In the latest of a slew of “replacement” blood drives to help young Sofia Rose in her continuing need for blood transfusions, the St. Anthony of Padua Catholic Church in Manteca will be hosting a Delta Blood Bank blood drive on Saturday, April 9, from 9 a.m. until 2 p.m.  The event will be held in the cafeteria of the church, located at the corner of Fremont and East North streets.

Silver lining for Conde family

Surgery awaits Sofia Rose after she turns five which is a little over two years from now. To increase her chance of improvement, Kirwan said the Condes will have the option of having their daughter undergo a surgical operation to remove her spleen.

Why wait until Sofia Rose is five years old? Kirwan explains.

“PKD is a condition that she will have for life with only the opportunity of progression and improvement. An option to increase the chance of improvement would be to remove her spleen. Since the purpose of the spleen is to aid in the destruction of red blood cells, removing it would help her retain them as long as possible.

However, this procedure cannot be done until she has been exposed to childhood infections like chicken pox and measles, because the spleen also helps fight off these infections. Therefore, premature removal of the spleen could be fatal. Of course, if she continues to progress, there may not be a need to remove the spleen.”

The Condes are hopeful this medical procedure for their daughter will be nothing but successful, although the Condes are fully aware of the stark statistics. Removal of the spleen will “either increase, decrease or eliminate the (blood) transfusions.”
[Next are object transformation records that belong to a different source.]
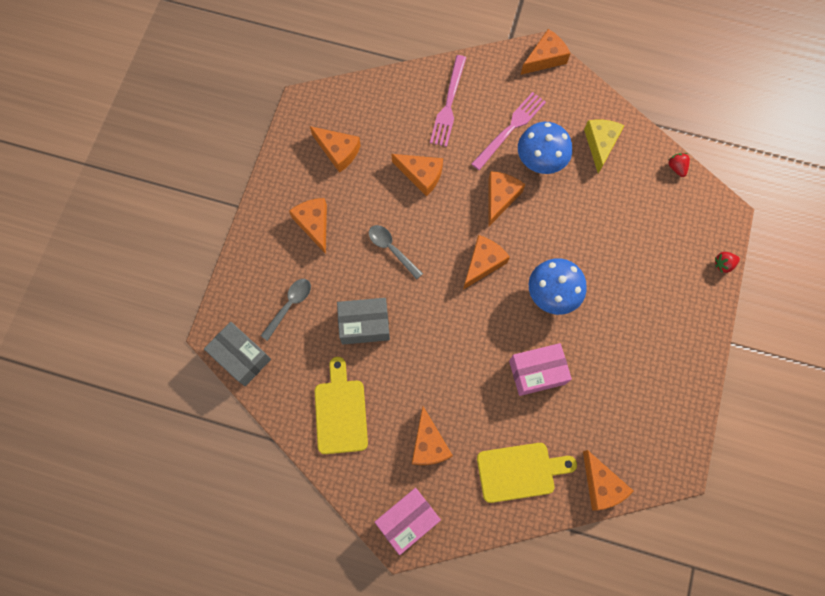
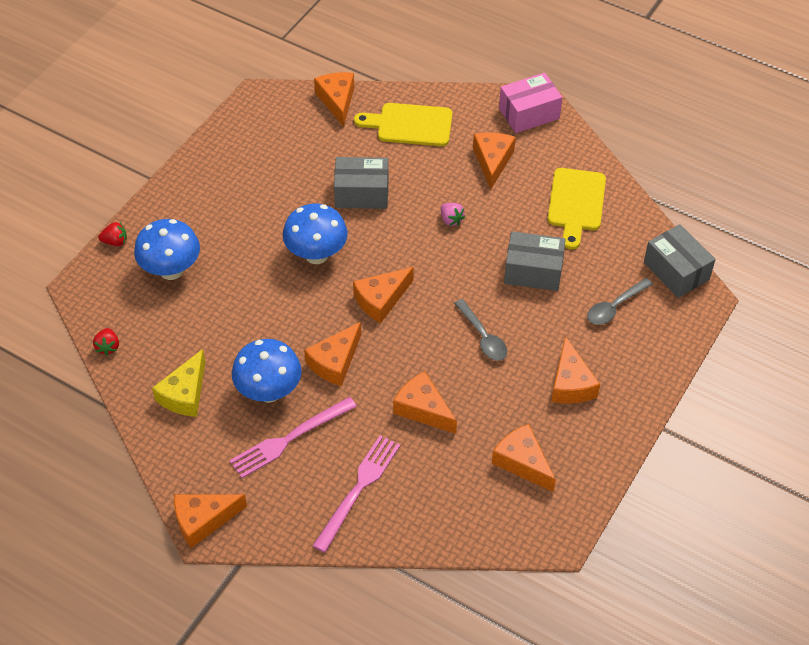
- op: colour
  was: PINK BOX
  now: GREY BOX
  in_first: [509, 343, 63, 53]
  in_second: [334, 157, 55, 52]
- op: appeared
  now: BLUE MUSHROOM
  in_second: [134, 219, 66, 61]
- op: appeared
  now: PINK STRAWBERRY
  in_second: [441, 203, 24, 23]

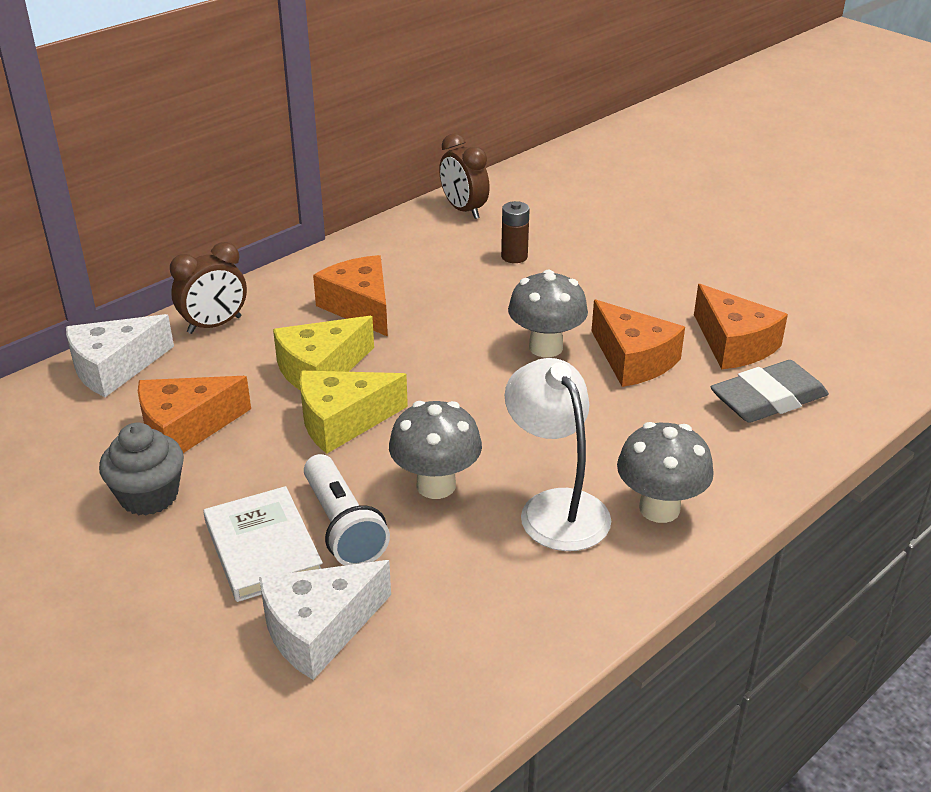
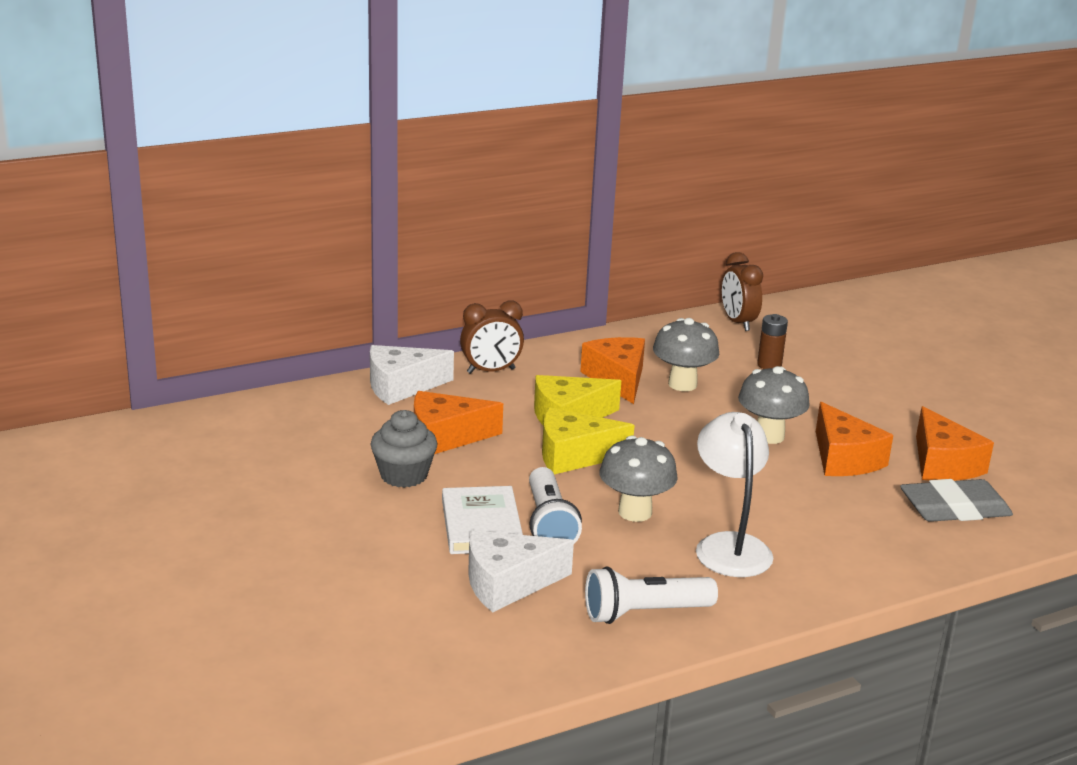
- op: relocated
  was: GREY MUSHROOM
  in_first: [617, 422, 97, 101]
  in_second: [653, 318, 66, 73]
- op: appeared
  now: WHITE FLASHLIGHT
  in_second: [585, 567, 133, 57]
But Rachael and her husband hold on to the hope that because “most of the procedures they have done in this case that are documented, everybody at least decreased (the need) and nobody had an increase (in blood transfusions). For a lot of them, the need was eliminated. But still, there’s a possibility,” the staunchly hopeful young mother said.

Rachael said her daughter’s blood type is O+; however, Delta Blood Bank wants all blood types. Sofia will get credit for all blood donated at the blood drive toward her hospital bills.

The Condes are not the only ones who claim Sofia Rose to be the apple of their eye. Her great-grandparents and grandparents on both sides of the family also lay claim to that indulgence, especially the great-grandmothers. After all, Sofia Rose was named after them. Rose is the name of Rachael’s great-grandmother. And she was named Sofia after Victor’s grandmother in New York.

Great-grandmother Rose Carlson is a longtime resident of rural Manteca.

“My mom’s mom lives where Oakwood Lake (Resort) used to be,” Rachael said.

Her parents, Vicky and Chris Rodekuhr, also are longtime Manteca residents. “My parents live off of South Main and Woodward Avenue,” in a place they’ve called home for years, Rachael said.

During their ordeal, the Condes have experienced firsthand the generosity of countless individuals, even people they don’t know from Adam and churches to which they don’t even belong.

“So many churches have helped us with blood drives. You thank God every day,” for all the generous people and for the gift of their daughter, Rachael said.